*COMPITI DA SVOLGERE:*
**a.** Nel brano sulla Bibbia, da quale pagina l'autore inizia a estrarre i "versetti divini"?
**b.** Prosegui il brano sulla Bibbia riprendendo dal punto in cui si interrompe.

Scassinata quella blindatura della Bibbia, una volta dentro
il
libro dei suoi sogni, si lascia catturare dall' ingordigia:
da
pagina 80 in poi-dopo una bella contestualizzazione del suo
scavo-inizia a estrarre con tigna e santa pazienza, uno per
uno,
decine e decine di "versetti divini".
E ne conta le parole. E
nota come si accoppiano, ché ormai con Internet basta
un clic. E
li analizza. E li smonta. E se ne frega se lo stile, e l'
approccio, e il racconto-da un certo punto in poi-si fanno
ripetitivi, quasi automatici. Lui, ormai, è dentro,
nel suo Libro
dei Libri: e frantuma le parole; e ne estrae tesori; e le
guarda
in filigrane; e vi rintraccia le ascendenze pagane che fioccano
ovunque, simili. E ne cataloga i brani forti; e segnala gli
apax (
le parole più strane, usate una sola volta): ed enuclea
i reperti.
E ci si appassiona, e non smetterebbe più, neanche
a pagina 303,
quando poi, alla fine, compare la parola "Fine".
Sotto la sua
lente svelano il doppiofondo segreto frasi ascoltate mille
volte
da mille e mille anni, da milioni di fedeli. Come con il
fiammeggiante Geremia 9,20 ("Ecco, la Morte si è
arrampicata
attraverso le nostre finestre, è penetrata nei nostri
villaggi,
falciando i fanciulli dalle strade e i giovani dalle piazze")
che
riporta non solo a un testo ugaritico del XIV secolo a.C.

*DATI MOSTRATI:*
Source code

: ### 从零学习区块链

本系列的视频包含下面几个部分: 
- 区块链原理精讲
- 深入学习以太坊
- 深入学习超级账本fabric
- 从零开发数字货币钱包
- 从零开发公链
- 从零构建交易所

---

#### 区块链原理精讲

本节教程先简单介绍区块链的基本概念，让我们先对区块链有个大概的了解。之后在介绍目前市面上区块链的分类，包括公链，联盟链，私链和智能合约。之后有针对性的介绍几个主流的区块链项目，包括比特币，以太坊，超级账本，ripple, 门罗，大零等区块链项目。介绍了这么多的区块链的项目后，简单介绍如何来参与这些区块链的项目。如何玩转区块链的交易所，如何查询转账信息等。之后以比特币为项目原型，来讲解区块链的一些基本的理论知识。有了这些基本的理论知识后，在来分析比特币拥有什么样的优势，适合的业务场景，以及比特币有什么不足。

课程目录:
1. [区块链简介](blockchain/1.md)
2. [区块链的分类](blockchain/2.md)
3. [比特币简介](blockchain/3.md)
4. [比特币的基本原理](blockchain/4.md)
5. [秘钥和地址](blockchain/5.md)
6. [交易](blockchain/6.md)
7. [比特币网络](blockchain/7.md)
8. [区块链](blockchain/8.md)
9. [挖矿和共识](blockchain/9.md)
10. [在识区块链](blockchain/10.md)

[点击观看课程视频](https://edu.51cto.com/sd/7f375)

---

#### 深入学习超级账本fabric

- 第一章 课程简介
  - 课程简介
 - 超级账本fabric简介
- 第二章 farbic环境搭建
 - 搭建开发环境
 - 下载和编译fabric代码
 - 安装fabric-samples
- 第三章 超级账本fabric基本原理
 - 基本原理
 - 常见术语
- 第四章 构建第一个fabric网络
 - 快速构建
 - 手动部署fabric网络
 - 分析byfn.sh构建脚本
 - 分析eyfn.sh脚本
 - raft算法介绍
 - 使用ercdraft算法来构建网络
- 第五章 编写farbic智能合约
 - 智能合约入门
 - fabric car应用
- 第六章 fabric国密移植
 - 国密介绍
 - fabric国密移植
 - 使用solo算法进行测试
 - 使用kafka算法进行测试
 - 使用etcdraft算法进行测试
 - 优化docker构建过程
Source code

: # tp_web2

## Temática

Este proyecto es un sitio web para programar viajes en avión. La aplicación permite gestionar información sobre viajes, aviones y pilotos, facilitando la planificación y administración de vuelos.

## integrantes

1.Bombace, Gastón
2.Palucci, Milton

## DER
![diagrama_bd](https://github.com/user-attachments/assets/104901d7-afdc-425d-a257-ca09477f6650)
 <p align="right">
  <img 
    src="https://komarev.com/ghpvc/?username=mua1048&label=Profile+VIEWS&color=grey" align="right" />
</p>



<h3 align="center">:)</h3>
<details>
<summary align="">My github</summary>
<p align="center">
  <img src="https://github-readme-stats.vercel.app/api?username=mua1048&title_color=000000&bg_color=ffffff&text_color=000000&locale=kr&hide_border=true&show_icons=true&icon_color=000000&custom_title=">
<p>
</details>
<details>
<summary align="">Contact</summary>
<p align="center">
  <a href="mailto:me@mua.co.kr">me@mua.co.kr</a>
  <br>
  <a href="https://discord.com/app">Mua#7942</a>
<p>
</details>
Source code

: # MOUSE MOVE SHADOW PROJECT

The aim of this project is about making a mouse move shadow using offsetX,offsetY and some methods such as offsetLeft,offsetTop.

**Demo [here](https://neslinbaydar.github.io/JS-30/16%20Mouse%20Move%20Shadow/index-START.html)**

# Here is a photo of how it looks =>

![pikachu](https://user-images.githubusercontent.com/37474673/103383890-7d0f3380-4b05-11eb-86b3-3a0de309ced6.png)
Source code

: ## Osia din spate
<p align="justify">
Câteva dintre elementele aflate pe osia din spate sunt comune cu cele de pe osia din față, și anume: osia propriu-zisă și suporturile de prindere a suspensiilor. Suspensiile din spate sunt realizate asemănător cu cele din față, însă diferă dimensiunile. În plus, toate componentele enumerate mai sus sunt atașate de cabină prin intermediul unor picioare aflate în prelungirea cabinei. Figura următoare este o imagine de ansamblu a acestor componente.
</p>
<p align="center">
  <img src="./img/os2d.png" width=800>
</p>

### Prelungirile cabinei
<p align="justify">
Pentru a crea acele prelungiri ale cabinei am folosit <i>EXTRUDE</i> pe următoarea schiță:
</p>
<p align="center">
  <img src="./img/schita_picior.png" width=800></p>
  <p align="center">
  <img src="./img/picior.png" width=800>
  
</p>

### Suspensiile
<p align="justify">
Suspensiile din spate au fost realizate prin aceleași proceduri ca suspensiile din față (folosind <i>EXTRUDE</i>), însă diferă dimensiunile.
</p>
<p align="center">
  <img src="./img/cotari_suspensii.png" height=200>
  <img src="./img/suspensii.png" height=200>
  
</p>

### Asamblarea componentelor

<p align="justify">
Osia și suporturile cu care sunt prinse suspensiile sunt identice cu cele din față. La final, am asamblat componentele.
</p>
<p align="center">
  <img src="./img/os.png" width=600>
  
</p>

*RISPOSTE NUMERATE:*
**a.** Da pagina 80 in poi.

**b.**
("Se la
città e assediata/ e se la Morte assale i cittadini/
e nelle case
i figli degli abitanti ghermisce il Forte/ si scrutino i
presagi"), ma anche le indicazioni di Baal per evitare
le
incursioni del dio della Morte: "Non mettere finestre
nella casa,
aperture al centro del Palazzo...". O come in quel Gioele
2,13
dove Dio, finalmente, si fa dolce: "Laceratevi il cuore
e non le
vesti;/ ritornate a El- Jhwh vostro Dio,/ perché egli
è
misericordioso e benigno (rahum weannun),/ lento all' ira
e ricco
di benevolenza". Ecco, qui dentro, Baldacci, si appassiona
a un
termine preciso: "rhm" ovvero "tenerezza, benevolenza,
misericordia" e racconta:"In ebraico, nella radice
verbale rhm, è
racchiusa una serie di significati la cui storia ripercorre
i
secoli a ritroso: essere amichevole, affettuoso, amorevole.
Era
questa l' idea insita nel verbo rhm presso le tribù
amorree della
Siria del XVIII secolo a.C.; e lo stesso concetto lo si ritrova
nel cananeo accadicizzante delle lettere di El Amarna ( XV
secolo)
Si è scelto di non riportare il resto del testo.